• **SELECTED TEXT**:
---------------
When the world’s most successful architect exhibits his emotional touchstones, order prevails, reports Jay Merrick
Norman Foster has become an absolute beginner by personally curating the summer exhibition at the Carré d’Art Museum in Nîmes, a building he designed more than two decades ago. Three weeks before the opening, he was still sketching individual vitrines and pedestals, fretting about the thickness of the acrylic and the degree of overlap.
This is the first time that the 77-year-old Foster has assembled an art exhibition and also the first time that he has, in effect, put his emotions on show – via more than 100 artworks in 25 spaces. There are many big names in the show – Turner, Ai Wei Wei, Hockney, LeWitt, Rothko – and new commissioned pieces by Bill Fontana, Ólafur Elíasson and Nuno Ramos. But two thirds of the artworks are by relatively unknown artists whom Foster describes as ‘extraordinary talents’.
---------------
• **SET EXERCISE 1**: Reproduce the article on Norman Foster's exhibition in Nîmes word for word.
• **SET EXERCISE 2**: Write out every line of the shape motion records verbatim, omitting the picture lines from your answer.
The article and the records that follow originate from unrelated sources.

• **Data items**:
---------------
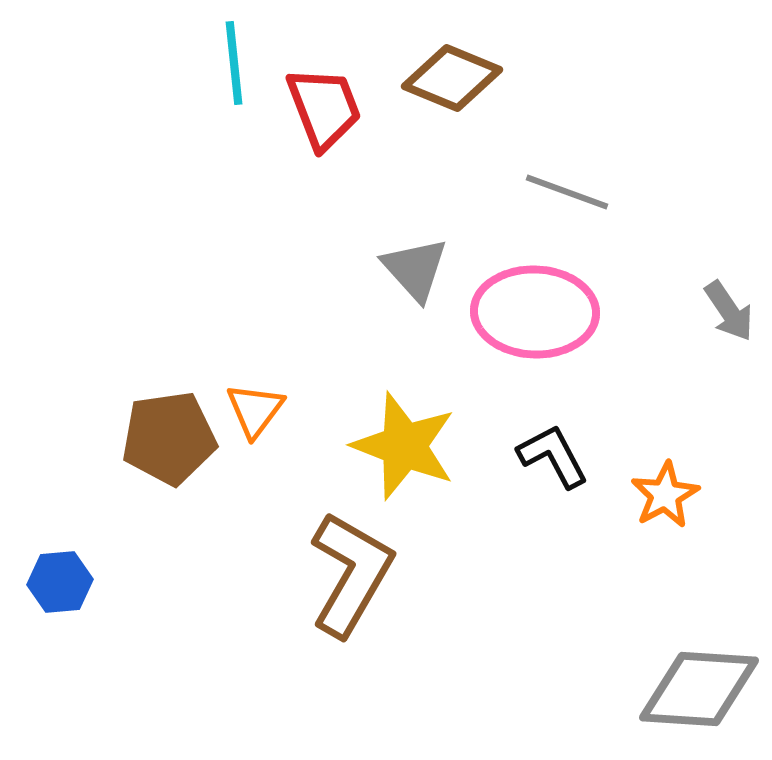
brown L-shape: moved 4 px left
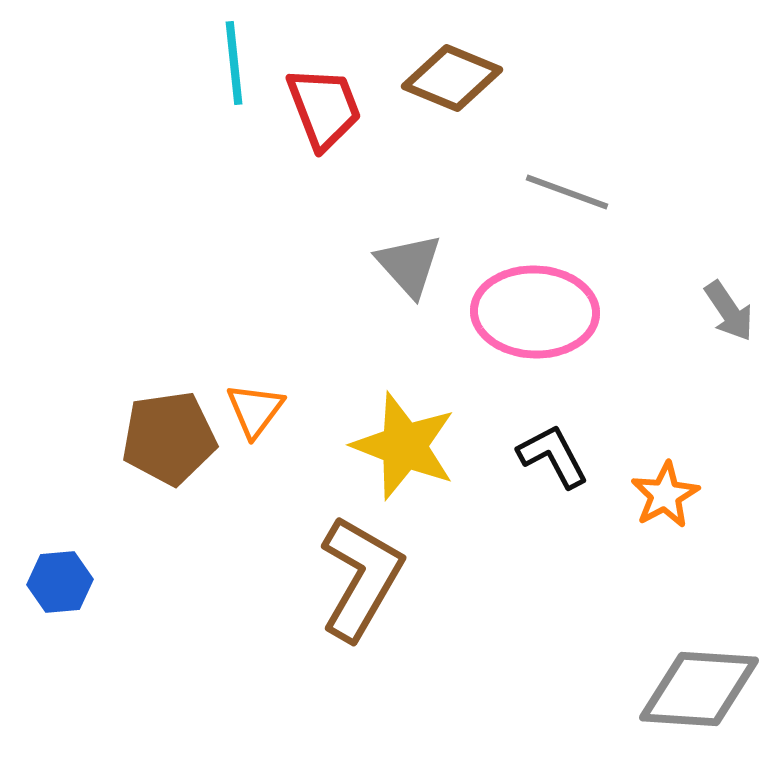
gray triangle: moved 6 px left, 4 px up
brown L-shape: moved 10 px right, 4 px down
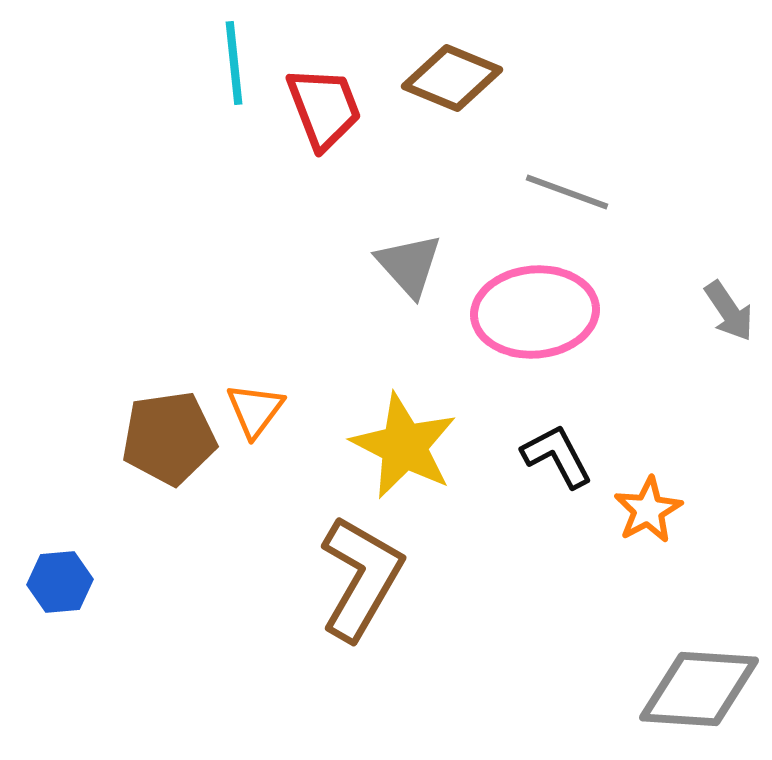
pink ellipse: rotated 7 degrees counterclockwise
yellow star: rotated 6 degrees clockwise
black L-shape: moved 4 px right
orange star: moved 17 px left, 15 px down
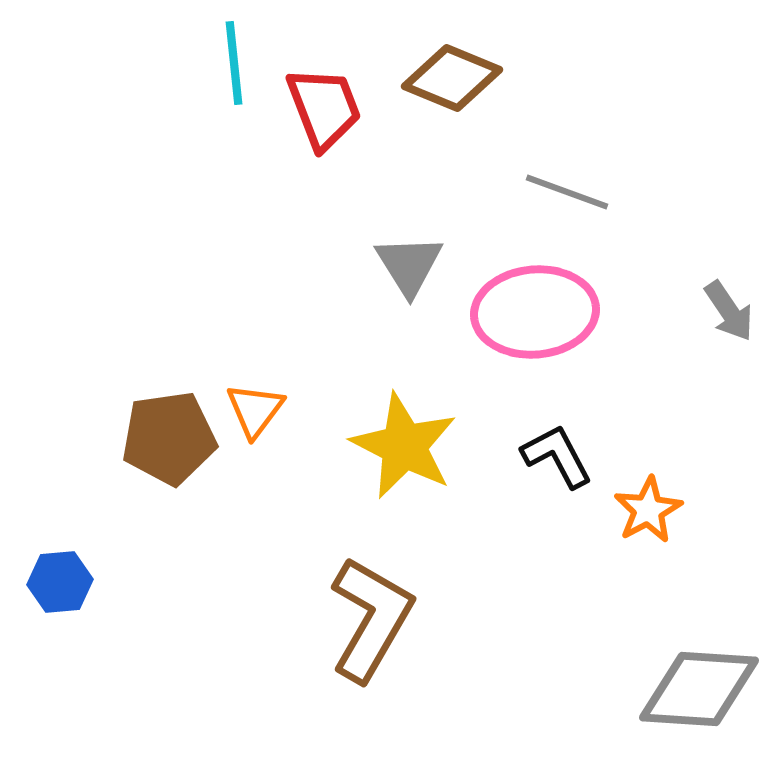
gray triangle: rotated 10 degrees clockwise
brown L-shape: moved 10 px right, 41 px down
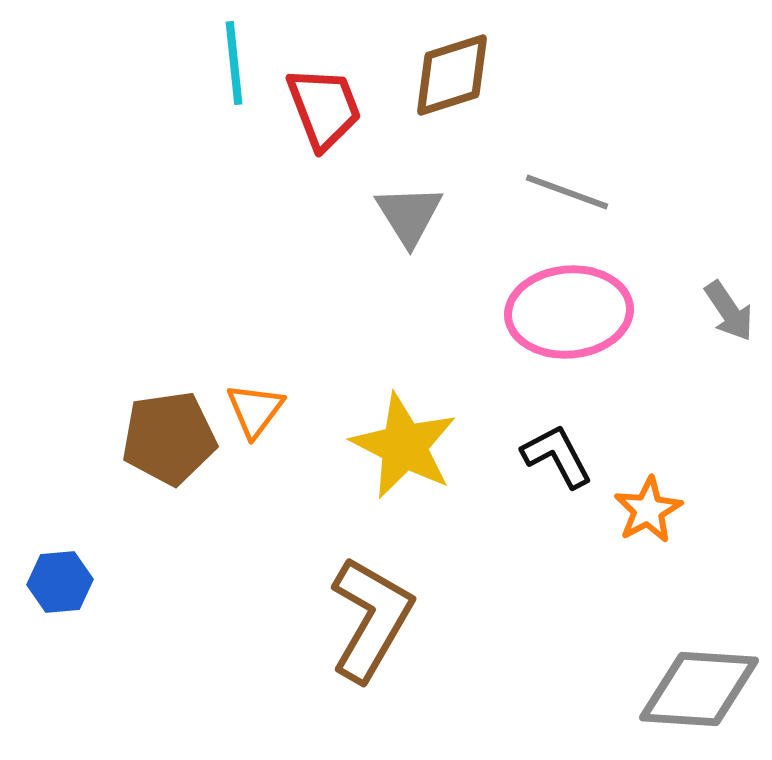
brown diamond: moved 3 px up; rotated 40 degrees counterclockwise
gray triangle: moved 50 px up
pink ellipse: moved 34 px right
---------------
• **FULL ANSWER 1**:
When the world’s most successful architect exhibits his emotional touchstones, order prevails, reports Jay Merrick
Norman Foster has become an absolute beginner by personally curating the summer exhibition at the Carré d’Art Museum in Nîmes, a building he designed more than two decades ago. Three weeks before the opening, he was still sketching individual vitrines and pedestals, fretting about the thickness of the acrylic and the degree of overlap.
This is the first time that the 77-year-old Foster has assembled an art exhibition and also the first time that he has, in effect, put his emotions on show – via more than 100 artworks in 25 spaces. There are many big names in the show – Turner, Ai Wei Wei, Hockney, LeWitt, Rothko – and new commissioned pieces by Bill Fontana, Ólafur Elíasson and Nuno Ramos. But two thirds of the artworks are by relatively unknown artists whom Foster describes as ‘extraordinary talents’.

• **FULL ANSWER 2**:
brown L-shape: moved 4 px left
gray triangle: moved 6 px left, 4 px up
brown L-shape: moved 10 px right, 4 px down
pink ellipse: rotated 7 degrees counterclockwise
yellow star: rotated 6 degrees clockwise
black L-shape: moved 4 px right
orange star: moved 17 px left, 15 px down
gray triangle: rotated 10 degrees clockwise
brown L-shape: moved 10 px right, 41 px down
brown diamond: moved 3 px up; rotated 40 degrees counterclockwise
gray triangle: moved 50 px up
pink ellipse: moved 34 px right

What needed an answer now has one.